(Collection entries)
■ ■ ■ ■
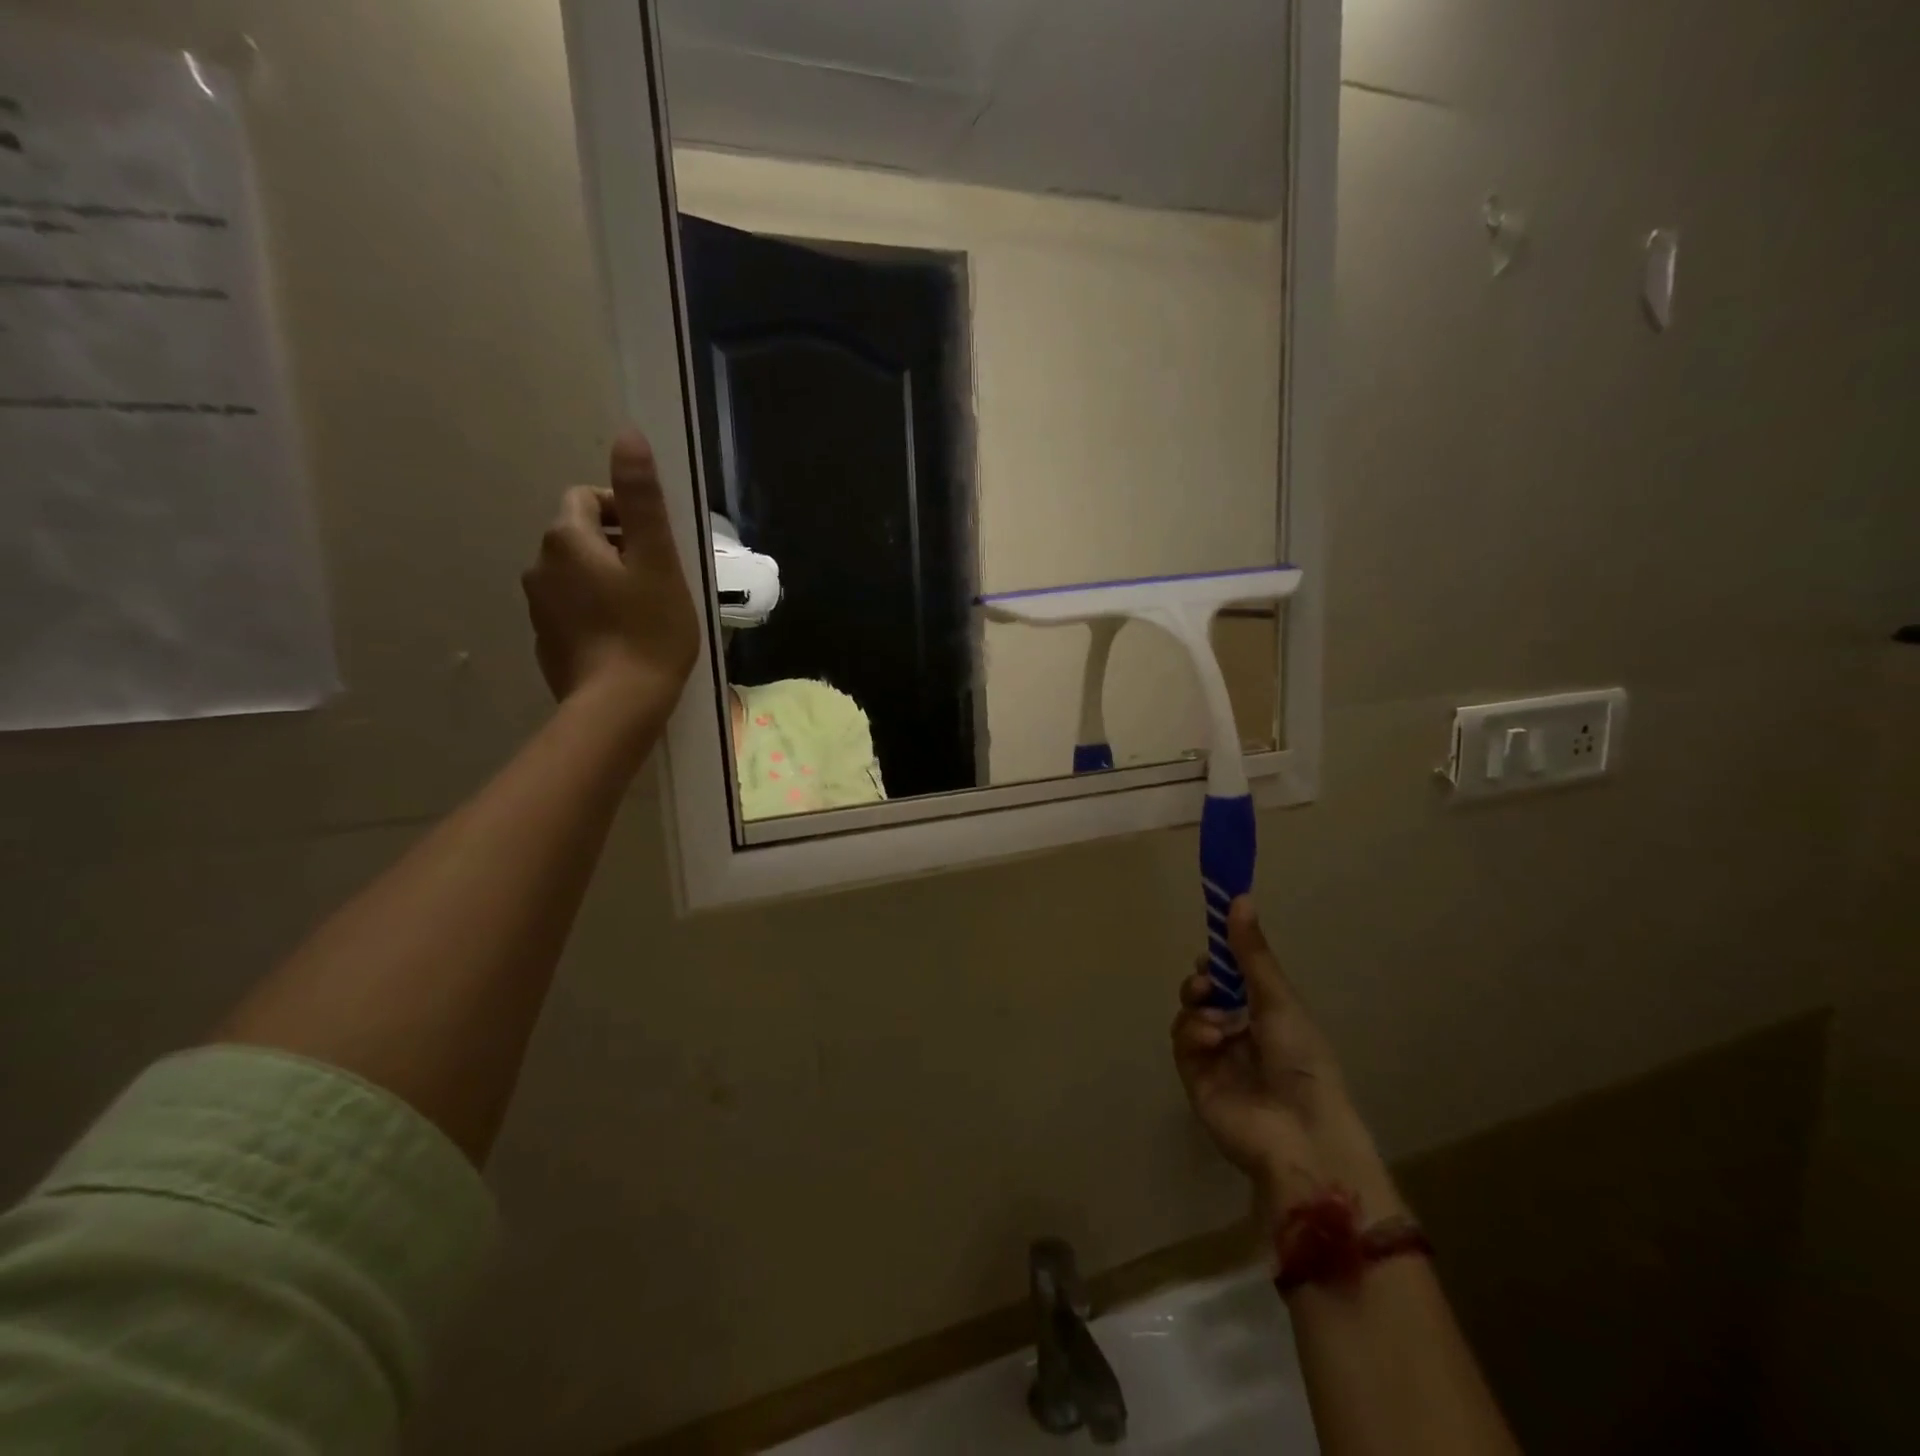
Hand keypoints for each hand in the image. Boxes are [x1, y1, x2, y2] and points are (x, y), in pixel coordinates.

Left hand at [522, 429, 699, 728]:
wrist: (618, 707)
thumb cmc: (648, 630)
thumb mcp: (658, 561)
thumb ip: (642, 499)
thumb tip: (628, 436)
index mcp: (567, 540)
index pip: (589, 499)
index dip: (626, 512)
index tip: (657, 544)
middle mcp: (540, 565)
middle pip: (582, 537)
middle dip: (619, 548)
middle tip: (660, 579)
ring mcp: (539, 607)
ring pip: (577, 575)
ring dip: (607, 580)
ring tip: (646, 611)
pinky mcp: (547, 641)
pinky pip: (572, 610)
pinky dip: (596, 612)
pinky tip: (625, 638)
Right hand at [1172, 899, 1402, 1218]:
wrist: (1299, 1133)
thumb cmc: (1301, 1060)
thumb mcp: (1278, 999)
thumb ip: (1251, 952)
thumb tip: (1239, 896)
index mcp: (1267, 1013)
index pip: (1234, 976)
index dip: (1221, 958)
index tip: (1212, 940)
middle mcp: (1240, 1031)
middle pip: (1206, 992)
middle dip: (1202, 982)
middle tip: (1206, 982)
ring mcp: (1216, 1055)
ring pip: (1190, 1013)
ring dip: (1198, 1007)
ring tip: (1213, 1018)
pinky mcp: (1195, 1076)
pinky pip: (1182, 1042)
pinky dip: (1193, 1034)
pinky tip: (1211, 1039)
■ ■ ■ ■
Write out, word for word, the lines from the one containing "middle mcp: (1240, 1031)" through the end of the records, with no other lines.

• **Result of this task**:
middle mcp: (1240, 1031)
middle pip: (1206, 992)
middle dip: (1202, 982)
middle tip: (1206, 982)
ring mcp: (1216, 1055)
ring pip: (1190, 1013)
ring dip: (1198, 1007)
ring tip: (1213, 1018)
pinky mcp: (1195, 1076)
pinky pip: (1182, 1042)
pinky dip: (1193, 1034)
pinky tip: (1211, 1039)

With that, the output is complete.